If you're just a user connecting existing servers to Claude Desktop, you don't need to think about this at all — the host handles everything. Configure your claude_desktop_config.json with the server commands, restart the app, and the host spins up the clients automatically.
Frequently Asked Questions
Claude Desktop is a host — the application you install and run. Inside Claude Desktop, there are MCP clients: one per connected MCP server. When people casually call Claude Desktop an "MCP client," they're using the term loosely. Technically, the host contains the clients; the clients are internal components, not the whole app.

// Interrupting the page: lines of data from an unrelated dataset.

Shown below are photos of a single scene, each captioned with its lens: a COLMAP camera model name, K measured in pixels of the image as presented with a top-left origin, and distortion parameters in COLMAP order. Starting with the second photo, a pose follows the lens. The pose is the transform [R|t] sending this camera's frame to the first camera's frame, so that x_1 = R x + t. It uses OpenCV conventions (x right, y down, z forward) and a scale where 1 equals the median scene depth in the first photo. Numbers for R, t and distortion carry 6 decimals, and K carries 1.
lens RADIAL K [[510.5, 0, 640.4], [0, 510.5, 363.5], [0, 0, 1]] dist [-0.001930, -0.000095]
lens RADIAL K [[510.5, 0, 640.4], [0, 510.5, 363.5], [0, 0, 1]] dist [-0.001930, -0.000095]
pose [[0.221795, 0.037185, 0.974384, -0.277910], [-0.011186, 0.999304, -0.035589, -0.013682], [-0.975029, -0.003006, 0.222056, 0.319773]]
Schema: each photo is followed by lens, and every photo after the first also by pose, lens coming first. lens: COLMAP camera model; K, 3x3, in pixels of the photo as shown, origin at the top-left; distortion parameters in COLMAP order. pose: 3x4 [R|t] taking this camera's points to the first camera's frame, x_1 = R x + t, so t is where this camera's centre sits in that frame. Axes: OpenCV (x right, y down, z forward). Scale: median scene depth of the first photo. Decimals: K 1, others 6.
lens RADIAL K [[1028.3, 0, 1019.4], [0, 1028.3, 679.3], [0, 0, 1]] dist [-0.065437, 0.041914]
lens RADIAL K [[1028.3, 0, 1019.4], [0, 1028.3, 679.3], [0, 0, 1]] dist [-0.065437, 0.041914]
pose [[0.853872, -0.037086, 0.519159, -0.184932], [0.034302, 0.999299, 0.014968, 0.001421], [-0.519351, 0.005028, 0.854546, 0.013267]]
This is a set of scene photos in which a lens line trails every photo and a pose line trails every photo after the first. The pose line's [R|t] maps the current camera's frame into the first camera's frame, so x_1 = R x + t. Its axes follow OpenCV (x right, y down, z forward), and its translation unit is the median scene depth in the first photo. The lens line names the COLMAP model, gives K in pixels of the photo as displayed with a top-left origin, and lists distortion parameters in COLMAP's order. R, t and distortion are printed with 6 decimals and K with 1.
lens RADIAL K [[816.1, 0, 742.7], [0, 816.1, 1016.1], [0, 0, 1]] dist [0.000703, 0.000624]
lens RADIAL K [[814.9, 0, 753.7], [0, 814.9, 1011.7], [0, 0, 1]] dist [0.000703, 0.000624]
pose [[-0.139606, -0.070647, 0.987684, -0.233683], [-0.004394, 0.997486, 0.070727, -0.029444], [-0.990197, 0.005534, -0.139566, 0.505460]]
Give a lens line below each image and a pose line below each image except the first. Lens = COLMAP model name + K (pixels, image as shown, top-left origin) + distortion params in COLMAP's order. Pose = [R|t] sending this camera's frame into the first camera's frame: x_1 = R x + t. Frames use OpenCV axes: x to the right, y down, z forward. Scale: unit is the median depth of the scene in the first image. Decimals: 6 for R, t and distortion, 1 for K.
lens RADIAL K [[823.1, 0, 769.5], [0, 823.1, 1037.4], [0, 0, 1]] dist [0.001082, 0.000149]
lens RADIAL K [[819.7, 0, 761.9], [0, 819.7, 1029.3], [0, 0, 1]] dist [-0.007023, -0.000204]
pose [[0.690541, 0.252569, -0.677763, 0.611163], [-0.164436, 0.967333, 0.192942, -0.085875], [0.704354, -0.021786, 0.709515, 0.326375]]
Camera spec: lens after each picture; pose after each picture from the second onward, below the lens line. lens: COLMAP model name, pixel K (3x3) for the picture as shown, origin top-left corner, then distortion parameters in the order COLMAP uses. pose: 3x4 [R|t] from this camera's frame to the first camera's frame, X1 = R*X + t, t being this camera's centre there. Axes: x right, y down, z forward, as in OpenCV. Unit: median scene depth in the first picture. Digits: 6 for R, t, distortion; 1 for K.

It depends on the server's transport and implementation. Local stdio servers typically have a one-to-one relationship with a client — the server process is spawned specifically for that client. Remote HTTP servers can theoretically serve multiple clients concurrently, though they must be built to handle concurrent connections safely. Most production servers today are designed around the one-client-per-process model.
The AI model (Claude) lives in the host — it's the brain that decides what to do. The MCP client is the communication layer that translates Claude's intentions into JSON-RPC messages and sends them to servers. Claude says "I want to call read_file"; the client packages that as a tools/call request and manages the connection. They're separate concerns: intelligence vs. plumbing.
For basic usage — installing a server in Claude Desktop and using it — no. The host handles everything automatically. But if you're building an MCP server, troubleshooting connection issues, or designing a system where multiple AI applications share the same backend servers, understanding the host/client/server distinction becomes essential. It also clarifies the security model: hosts enforce user consent, clients manage transport, servers operate within granted permissions.